TEKST RECENZJI>

┄┄┄┄┄┄┄┄┄┄

Tata umie prawie wszystko - mała wielka książka

 



Książka, która już samym swoim tytułem przykuła moją uwagę. Okładka i ilustracja na niej znajdująca tylko utwierdziła mnie w tym, że treść jej wnętrza będzie zawierała dużą dawkę humoru. I nie myliłam się. Ciepła, humorystyczna opowieść o tacie, który umie wszystko... powiedzmy, że prawie wszystko.


Na 32 stronach autorka w cudowny sposób pokazała jaką moc mają tatusiowie, jakimi są bohaterami w oczach swoich dzieci. Potrafią oni z powodzeniem znaleźć drobiazgi, które zgubiły się w pokoju, klocki czy kredki, które wpadły pod komodę, zrobić kanapki, a nawet ugotować pizzę. Potrafią prowadzić samochód lepiej niż inni, naprawić zabawki, które się zepsuły, ale jest jedna rzecz, której nie potrafi…. Domyślacie się co to może być?

Jak już wspomniałam książka jest pełna humoru. Wszystkie te rzeczy, które umie zrobić tata, nad którymi zachwyca się dziecko byłyby ok, gdybyśmy tylko czytali treść książki, nie oglądając ilustracji w niej umieszczonych. Bowiem...

┄┄┄┄┄┄┄┄┄┄

LISTA WPISÓW>
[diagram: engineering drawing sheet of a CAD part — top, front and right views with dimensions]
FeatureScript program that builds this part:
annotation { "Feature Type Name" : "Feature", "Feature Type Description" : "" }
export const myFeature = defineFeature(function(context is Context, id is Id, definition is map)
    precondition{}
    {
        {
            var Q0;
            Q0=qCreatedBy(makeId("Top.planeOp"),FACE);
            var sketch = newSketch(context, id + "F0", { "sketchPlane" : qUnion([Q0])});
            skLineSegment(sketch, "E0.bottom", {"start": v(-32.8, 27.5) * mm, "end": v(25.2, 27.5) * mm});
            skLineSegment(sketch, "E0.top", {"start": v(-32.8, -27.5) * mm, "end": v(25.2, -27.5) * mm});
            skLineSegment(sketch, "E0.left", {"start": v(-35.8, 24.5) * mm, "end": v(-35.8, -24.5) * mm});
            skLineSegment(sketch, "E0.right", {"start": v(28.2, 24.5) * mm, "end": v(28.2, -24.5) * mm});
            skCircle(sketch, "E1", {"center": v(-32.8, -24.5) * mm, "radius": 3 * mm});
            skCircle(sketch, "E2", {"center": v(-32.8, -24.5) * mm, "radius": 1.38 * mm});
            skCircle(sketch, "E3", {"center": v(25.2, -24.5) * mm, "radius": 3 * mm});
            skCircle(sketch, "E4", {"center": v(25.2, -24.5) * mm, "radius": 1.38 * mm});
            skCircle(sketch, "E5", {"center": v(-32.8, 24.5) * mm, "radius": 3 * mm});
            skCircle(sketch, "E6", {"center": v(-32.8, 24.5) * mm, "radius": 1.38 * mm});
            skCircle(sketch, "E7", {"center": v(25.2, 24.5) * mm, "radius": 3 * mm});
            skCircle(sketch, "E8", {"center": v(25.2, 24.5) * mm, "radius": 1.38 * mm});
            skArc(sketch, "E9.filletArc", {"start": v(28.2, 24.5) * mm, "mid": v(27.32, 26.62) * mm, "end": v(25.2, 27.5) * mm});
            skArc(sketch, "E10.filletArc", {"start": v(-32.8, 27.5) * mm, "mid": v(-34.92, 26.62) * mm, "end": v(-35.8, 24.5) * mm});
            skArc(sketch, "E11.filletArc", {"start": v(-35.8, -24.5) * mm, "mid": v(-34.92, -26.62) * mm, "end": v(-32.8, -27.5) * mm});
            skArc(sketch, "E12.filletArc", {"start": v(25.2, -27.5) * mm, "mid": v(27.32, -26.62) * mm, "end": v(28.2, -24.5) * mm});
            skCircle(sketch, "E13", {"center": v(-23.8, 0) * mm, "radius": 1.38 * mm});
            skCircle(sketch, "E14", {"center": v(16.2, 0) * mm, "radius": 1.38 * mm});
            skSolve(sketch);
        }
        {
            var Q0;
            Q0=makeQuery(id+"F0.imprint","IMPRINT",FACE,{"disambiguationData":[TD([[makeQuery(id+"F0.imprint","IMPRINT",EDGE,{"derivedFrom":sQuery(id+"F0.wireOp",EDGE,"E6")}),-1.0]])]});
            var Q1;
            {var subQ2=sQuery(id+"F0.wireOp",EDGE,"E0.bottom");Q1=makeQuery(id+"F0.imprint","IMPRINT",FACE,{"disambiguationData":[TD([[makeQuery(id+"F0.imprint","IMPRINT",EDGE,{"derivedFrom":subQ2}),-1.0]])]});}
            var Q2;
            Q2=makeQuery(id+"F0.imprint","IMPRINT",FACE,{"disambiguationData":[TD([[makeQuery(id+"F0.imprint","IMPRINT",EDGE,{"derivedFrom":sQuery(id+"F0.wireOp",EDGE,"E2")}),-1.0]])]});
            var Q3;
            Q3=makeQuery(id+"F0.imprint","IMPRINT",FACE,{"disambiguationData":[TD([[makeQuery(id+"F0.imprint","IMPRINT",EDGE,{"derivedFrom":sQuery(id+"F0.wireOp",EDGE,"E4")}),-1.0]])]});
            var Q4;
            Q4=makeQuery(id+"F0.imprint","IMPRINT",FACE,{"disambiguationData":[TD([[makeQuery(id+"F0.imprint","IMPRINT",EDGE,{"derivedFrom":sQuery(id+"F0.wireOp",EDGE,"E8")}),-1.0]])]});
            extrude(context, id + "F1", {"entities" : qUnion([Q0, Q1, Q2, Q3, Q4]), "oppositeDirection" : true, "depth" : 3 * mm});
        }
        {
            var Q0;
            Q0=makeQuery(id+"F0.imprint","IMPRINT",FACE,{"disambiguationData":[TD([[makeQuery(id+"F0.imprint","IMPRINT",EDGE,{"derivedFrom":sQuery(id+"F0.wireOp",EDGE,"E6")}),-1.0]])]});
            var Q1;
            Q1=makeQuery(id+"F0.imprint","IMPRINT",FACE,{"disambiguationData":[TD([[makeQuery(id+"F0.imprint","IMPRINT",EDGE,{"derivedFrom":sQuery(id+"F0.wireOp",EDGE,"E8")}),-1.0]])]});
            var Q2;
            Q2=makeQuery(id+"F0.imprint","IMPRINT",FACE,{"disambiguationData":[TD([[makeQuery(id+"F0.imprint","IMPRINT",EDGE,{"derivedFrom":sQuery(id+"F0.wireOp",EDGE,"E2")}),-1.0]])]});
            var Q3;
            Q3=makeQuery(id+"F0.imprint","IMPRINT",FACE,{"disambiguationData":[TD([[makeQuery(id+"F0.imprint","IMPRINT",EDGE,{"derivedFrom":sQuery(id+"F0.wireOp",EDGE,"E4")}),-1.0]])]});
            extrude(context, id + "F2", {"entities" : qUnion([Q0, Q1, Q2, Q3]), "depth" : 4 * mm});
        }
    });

┄┄┄┄┄┄┄┄┄┄

POLECENIE A> Zacytuj dokładnie wpisy od samego początku aż po wiersz zawierający "var sketch = newSketch(context, id", razem z tym wierszem.
POLECENIE B> Napisz dalszy ciąg recenzji książki „Tata umie prawie wszystko”, zaczynając od miejsca, w którym kończy się jej ostatnie zdanie.

OCZEKIWANA ODPOWIEDŹ A>
[diagram: engineering drawing sheet of a CAD part — top, front and right views with dimensions]
FeatureScript program that builds this part:
annotation { "Feature Type Name" : "Feature", "Feature Type Description" : "" }
export const myFeature = defineFeature(function(context is Context, id is Id, definition is map)
    precondition{}
    {
        {
            var Q0;
            Q0=qCreatedBy(makeId("Top.planeOp"),FACE);
            var sketch = newSketch(context, id + "F0", { "sketchPlane" : qUnion([Q0])});

OCZEKIWANA ODPOWIEDŹ B>
Tata umie zrobić kanapki, a nawet coś ugotować!
Na przykład makaron, pizzę albo paluszki rybne.
A co widzimy na ilustracji? Tatę wyciągającego gotową pizzę z pudełka ;)

Tata umie bardzo szybko biegać…
… zwłaszcza kiedy jesteśmy spóźnieni. 
W rzeczywistości okazuje się, że przedszkole, do którego biegli jest dziś zamknięte :)

Jakież to życiowe! A życie to nie bajka! Nie musimy być przecież najlepsi we wszystkim!






Lektura pełna miłości i ciepła, pozytywnych emocji nie tylko dla małych ale i tych nieco większych dzieci. 

POLECAMY!!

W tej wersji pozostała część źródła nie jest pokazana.